**TRABAJO SOLICITADO**
• 1. Reduce a una lista breve el párrafo del fragmento que empieza con «Históricamente nos han silenciado», sin perder sus ideas principales.
• 2. Escribe la continuación del fragmento sobre la locura y las mujeres a partir de su última oración.

**FRAGMENTO PARA LEER**

También evoqué sus propias manías, las de mamá: darle la vuelta a la manija de la puerta diez veces antes de salir. El día que se puso un cuchillo en la panza para que mi papá no la dejara. Morderse las uñas hasta sangrar. Mentir compulsivamente, incluso en las circunstancias más simples. Pero a la locura nadie la quiere cerca. Y nosotras, sus recipientes, somos obligadas a vivir el peso de nuestros trastornos en un mutismo absoluto, en actitud positiva porque la vida es ahora, porque hay que atraer lo bueno con una enorme sonrisa, porque no vale de nada quejarse con tantas benditas bendiciones de este bendito, bendito, bendito mundo. Y una asume el ejercicio patológico del “todo en orden”, lo que sea con tal de no arruinar la ficción aséptica de aquellos a los que Susan Sontag llamó el “ejército de los erguidos”, las tropas con las lenguas humectadas y las caras limpias. El batallón de la sanidad.
Pienso en Esmé Weijun Wang, quien en su libro Todas las esquizofrenias, se cuestiona: “¿Qué pasa si considero que mi mente trastornada es una parte fundamental de lo que soy?”. Leo su pregunta y elijo la enredadera, el laberinto, esa fauna sinuosa que soy. Escojo no confiar en sus lógicas médicas. Me rebelo a sus pronósticos. Me quedo con Regina, con las insanas, con las monstruosas mujeres de las bocas secas.
Históricamente nos han silenciado, encerrado e invisibilizado bajo el insulto de locas. Todas las mujeres que se rebelan, que se enojan, que hacen uso de su fuerza, son inmediatamente descalificadas a partir de esta palabrita. Y, bajo ese señalamiento, hemos aprendido a defendernos.
Si alguien nos dice que “se nos zafó un tornillo”, inmediatamente decimos que no es verdad, que nuestro enfado es válido, que sabemos diferenciar entre la realidad y lo falso, que tenemos muy claras las cosas.

**INFORMACIÓN PROPORCIONADA**
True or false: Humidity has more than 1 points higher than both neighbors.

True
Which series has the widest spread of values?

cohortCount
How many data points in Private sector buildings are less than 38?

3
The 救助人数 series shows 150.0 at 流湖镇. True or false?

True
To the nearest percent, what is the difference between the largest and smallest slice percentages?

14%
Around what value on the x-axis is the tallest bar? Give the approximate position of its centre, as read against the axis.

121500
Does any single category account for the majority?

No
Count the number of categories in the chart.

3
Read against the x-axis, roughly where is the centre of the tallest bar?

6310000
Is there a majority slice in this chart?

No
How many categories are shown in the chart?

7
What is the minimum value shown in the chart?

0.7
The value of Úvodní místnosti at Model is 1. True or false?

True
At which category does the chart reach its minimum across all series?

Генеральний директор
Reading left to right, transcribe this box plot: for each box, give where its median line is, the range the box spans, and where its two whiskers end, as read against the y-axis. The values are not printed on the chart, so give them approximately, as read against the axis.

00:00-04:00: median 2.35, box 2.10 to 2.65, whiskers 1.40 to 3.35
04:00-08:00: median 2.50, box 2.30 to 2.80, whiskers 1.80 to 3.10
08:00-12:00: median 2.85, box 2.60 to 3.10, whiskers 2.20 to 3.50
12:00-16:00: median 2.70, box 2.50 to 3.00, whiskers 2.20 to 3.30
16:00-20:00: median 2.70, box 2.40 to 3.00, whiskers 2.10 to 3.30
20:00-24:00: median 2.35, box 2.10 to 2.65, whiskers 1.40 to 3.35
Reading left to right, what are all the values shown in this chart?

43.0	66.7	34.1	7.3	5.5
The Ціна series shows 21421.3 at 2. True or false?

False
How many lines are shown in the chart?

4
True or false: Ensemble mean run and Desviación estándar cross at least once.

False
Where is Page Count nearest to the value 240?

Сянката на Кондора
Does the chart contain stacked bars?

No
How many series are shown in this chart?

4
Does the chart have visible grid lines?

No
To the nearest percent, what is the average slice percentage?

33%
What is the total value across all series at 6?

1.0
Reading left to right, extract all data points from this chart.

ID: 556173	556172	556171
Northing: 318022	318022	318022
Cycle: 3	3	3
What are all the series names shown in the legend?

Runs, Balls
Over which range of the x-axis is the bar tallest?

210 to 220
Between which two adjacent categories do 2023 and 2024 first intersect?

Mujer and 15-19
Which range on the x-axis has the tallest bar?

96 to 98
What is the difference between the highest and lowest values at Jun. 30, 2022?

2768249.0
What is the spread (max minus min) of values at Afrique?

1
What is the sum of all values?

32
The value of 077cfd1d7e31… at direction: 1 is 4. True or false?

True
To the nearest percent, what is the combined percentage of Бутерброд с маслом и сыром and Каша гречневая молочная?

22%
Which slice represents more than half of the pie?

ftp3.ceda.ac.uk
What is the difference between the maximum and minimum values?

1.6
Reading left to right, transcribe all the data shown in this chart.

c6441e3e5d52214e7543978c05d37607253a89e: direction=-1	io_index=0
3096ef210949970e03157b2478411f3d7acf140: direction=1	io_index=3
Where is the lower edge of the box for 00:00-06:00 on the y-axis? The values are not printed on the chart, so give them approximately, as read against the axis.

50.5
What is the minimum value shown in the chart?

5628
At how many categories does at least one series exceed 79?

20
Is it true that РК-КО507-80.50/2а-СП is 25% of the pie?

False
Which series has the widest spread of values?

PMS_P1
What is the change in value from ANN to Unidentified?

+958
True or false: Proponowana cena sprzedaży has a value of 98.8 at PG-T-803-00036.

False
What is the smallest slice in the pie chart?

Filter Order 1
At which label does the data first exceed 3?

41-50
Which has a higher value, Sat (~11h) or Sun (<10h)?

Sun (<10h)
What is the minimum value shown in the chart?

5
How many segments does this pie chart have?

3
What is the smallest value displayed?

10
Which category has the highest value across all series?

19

**LISTA DE RESPUESTAS**
• 1.
- A las mujeres se las ha silenciado, encerrado e invisibilizado a lo largo de la historia con el insulto de «locas».
- Esa palabra basta para descalificar a toda mujer que se rebela, se enoja o usa su fuerza.
- Frente a ese señalamiento, las mujeres han aprendido a defenderse.

• 2.
En su artículo Es hora de que las feministas escuchemos a las mujeres locas, Jara Aithany Pérez López dice: “existe una gran lucha dentro del feminismo para sacar a la luz las secuelas que tanta violencia recibida tiene en nuestra salud mental (...). Pero también se lucha para que no se nos llame locas por querer cambiar las cosas. (...) Y a mí esto me parece muy bien y a la par una mierda. En el momento en el que las feministas decimos que no estamos locas, que sabemos lo que queremos, estamos también insinuando que las locas no lo saben. Es en ese momento, y quizá sin darnos cuenta, cuando muchas feministas trazamos una línea a partir de la cual las locas quedan fuera. Quizá debamos plantearnos que la cuestión no es tener miedo a caer en el saco de las locas sino de luchar para que los derechos de las locas sean los mismos que los de las cuerdas. Si la palabra de las locas se respetara no se nos podría atacar con la locura para deslegitimarnos”.
Entonces pregunto: ¿Qué pasaría si nos re-apropiamos un poco de la palabra, si entendemos a la locura más allá de los estigmas? ¿Qué sucedería si le quitamos el tabú y miramos a quienes tienen “x” diagnóstico como personas y no como un objeto etiquetado? ¿Y si todas habláramos más abiertamente de nuestras heridas, nuestros delirios y dolores? ¿Y si estar deprimidas, ansiosas o angustiadas no fuese un secreto oscuro? ¿Y si le perdemos el miedo a lo “anormal”? ¿Y si nos esforzamos menos por ser funcionales, bonitas, exitosas, productivas y todo eso que exige una vida “cuerda”?
Estas son preguntas que responderé paso a pasito a través de una serie de cuatro textos que llamaré "Relatos sobre locura y otras formas de estar en el mundo”, un espacio breve dentro de esta columna para que repensemos juntas a la locura y la manera tan cruel en la cual se nos ha silenciado a través de ella.
Espero que quieras acompañarme en este viaje.